Set problem: Pick out and copy every line in the items below that contains the string "opExtrude". Match case exactly.
***** Task data
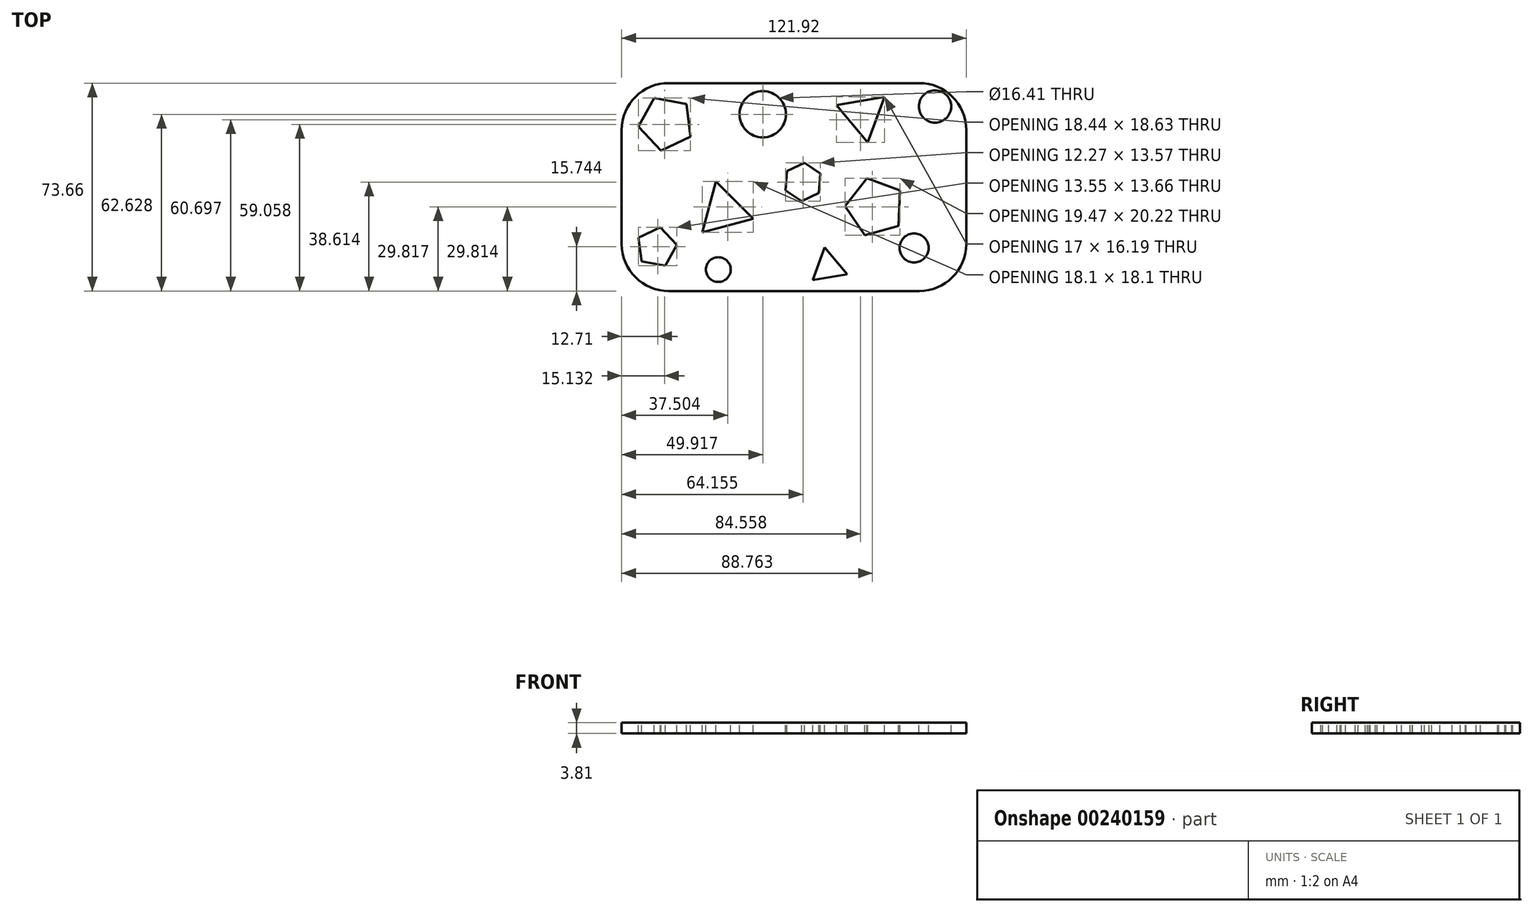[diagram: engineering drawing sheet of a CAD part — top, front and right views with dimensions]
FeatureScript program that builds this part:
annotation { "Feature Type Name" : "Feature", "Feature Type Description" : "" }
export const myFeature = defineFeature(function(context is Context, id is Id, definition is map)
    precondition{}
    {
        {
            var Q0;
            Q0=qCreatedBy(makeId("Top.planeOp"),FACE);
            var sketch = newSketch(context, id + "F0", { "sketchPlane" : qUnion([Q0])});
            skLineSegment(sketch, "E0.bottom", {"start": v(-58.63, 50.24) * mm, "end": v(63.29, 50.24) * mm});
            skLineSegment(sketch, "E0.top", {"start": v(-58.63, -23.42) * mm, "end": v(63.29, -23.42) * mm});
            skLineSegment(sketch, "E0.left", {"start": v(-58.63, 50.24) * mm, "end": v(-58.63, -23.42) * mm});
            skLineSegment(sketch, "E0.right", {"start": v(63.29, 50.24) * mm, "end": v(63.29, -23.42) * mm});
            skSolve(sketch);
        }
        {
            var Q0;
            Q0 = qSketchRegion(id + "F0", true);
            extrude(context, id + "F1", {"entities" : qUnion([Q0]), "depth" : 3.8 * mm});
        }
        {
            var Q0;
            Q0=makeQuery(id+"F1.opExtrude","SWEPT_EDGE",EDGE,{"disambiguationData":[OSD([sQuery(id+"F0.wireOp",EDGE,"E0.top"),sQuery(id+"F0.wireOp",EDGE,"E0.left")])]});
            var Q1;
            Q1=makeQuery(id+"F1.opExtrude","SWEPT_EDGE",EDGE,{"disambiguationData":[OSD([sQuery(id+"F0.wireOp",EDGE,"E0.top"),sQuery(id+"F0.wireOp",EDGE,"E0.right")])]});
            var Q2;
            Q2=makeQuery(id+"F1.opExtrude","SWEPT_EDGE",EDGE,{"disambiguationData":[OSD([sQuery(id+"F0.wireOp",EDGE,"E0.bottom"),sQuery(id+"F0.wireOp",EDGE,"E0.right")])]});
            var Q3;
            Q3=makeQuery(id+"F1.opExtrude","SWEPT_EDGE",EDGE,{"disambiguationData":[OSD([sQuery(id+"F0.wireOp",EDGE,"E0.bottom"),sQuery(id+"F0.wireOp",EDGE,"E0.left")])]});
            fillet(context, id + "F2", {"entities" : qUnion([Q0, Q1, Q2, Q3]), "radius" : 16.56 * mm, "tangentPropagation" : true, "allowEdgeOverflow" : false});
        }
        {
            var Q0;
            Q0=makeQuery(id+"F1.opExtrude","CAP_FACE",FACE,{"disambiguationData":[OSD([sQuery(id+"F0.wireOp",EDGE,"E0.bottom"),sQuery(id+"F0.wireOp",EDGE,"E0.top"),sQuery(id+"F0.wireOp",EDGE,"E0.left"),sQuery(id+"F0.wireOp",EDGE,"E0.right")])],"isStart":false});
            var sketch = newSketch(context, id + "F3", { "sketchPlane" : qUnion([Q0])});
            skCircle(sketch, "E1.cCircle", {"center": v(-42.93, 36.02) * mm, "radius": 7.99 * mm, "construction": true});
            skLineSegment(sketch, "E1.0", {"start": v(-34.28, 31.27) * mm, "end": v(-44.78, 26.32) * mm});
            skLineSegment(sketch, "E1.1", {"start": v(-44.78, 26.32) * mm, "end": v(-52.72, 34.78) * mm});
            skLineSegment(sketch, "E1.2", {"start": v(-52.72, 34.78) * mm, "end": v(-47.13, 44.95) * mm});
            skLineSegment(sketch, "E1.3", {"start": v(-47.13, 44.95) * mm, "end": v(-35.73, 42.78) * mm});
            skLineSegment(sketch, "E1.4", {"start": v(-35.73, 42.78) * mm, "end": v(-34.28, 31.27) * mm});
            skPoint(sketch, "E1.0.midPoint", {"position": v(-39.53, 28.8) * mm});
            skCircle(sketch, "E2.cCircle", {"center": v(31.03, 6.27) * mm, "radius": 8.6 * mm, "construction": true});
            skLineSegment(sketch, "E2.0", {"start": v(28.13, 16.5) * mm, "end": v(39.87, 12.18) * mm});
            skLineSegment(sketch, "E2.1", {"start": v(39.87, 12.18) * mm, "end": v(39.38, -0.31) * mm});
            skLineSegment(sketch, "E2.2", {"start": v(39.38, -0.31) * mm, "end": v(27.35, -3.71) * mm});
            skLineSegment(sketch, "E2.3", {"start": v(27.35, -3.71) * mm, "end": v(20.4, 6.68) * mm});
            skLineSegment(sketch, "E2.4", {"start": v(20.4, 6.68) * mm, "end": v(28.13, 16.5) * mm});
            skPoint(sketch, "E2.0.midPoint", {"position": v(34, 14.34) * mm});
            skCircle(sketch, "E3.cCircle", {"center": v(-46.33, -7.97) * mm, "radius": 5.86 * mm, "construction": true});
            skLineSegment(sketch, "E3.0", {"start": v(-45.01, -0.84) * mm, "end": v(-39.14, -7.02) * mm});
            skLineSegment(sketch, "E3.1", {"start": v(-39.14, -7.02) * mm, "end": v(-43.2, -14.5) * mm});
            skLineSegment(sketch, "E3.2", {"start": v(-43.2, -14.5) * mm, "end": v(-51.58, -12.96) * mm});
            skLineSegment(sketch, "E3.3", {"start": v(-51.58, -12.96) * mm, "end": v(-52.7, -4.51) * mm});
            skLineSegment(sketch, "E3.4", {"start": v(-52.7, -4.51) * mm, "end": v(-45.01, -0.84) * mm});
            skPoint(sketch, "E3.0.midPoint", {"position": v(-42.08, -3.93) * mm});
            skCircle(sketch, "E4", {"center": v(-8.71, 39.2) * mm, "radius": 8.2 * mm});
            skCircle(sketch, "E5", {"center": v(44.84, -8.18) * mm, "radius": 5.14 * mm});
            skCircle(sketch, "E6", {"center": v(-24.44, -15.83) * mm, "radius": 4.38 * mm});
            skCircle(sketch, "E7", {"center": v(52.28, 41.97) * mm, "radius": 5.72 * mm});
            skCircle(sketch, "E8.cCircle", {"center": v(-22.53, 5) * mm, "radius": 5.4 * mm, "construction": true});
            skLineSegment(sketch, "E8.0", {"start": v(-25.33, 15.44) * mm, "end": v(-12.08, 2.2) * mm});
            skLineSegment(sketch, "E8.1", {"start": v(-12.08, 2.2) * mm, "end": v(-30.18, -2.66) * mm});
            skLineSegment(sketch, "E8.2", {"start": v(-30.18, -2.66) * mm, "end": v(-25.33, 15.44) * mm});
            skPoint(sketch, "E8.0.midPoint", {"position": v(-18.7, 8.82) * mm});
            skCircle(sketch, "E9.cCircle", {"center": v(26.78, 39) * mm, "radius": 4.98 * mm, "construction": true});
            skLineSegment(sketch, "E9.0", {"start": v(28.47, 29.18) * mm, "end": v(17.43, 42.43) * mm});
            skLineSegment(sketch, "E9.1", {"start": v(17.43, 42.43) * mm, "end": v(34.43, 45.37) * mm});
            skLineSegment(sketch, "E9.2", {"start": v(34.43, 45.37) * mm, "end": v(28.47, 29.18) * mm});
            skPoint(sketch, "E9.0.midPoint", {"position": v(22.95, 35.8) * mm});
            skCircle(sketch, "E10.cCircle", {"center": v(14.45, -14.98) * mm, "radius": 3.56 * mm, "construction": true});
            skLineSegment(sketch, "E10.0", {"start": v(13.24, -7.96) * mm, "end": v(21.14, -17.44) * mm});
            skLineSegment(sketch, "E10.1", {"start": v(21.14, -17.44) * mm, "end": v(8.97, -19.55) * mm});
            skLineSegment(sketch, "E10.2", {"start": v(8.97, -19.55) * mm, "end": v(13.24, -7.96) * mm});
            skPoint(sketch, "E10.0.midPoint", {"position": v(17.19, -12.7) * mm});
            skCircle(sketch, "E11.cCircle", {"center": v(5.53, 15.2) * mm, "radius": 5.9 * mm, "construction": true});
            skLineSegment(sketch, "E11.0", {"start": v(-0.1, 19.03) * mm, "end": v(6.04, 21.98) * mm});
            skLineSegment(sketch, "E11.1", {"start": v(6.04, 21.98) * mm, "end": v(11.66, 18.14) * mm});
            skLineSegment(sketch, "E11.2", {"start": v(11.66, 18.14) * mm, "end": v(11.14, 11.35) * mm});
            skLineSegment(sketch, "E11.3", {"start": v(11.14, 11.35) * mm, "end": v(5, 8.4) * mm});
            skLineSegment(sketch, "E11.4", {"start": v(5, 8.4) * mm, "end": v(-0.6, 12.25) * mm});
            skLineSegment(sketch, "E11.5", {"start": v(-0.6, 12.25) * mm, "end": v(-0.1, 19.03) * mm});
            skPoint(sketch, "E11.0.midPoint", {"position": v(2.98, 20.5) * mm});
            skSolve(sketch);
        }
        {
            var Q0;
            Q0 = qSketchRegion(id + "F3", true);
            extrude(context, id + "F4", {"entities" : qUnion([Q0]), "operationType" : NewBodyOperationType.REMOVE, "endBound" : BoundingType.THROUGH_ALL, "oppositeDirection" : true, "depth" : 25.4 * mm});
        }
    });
**********
Answer below:
            Q0=makeQuery(id+"F1.opExtrude","SWEPT_EDGE",EDGE,{"disambiguationData":[OSD([sQuery(id+"F0.wireOp",EDGE,"E0.top"),sQuery(id+"F0.wireOp",EDGE,"E0.left")])]});
            Q1=makeQuery(id+"F1.opExtrude","SWEPT_EDGE",EDGE,{"disambiguationData":[OSD([sQuery(id+"F0.wireOp",EDGE,"E0.top"),sQuery(id+"F0.wireOp",EDGE,"E0.right")])]});
            Q2=makeQuery(id+"F1.opExtrude","SWEPT_EDGE",EDGE,{"disambiguationData":[OSD([sQuery(id+"F0.wireOp",EDGE,"E0.bottom"),sQuery(id+"F0.wireOp",EDGE,"E0.right")])]});
            Q3=makeQuery(id+"F1.opExtrude","SWEPT_EDGE",EDGE,{"disambiguationData":[OSD([sQuery(id+"F0.wireOp",EDGE,"E0.bottom"),sQuery(id+"F0.wireOp",EDGE,"E0.left")])]});
            Q0=makeQuery(id+"F1.opExtrude","CAP_FACE",FACE,{"disambiguationData":[OSD([sQuery(id+"F0.wireOp",EDGE,"E0.bottom"),sQuery(id+"F0.wireOp",EDGE,"E0.top"),sQuery(id+"F0.wireOp",EDGE,"E0.left"),sQuery(id+"F0.wireOp",EDGE,"E0.right")])],"isStart":false});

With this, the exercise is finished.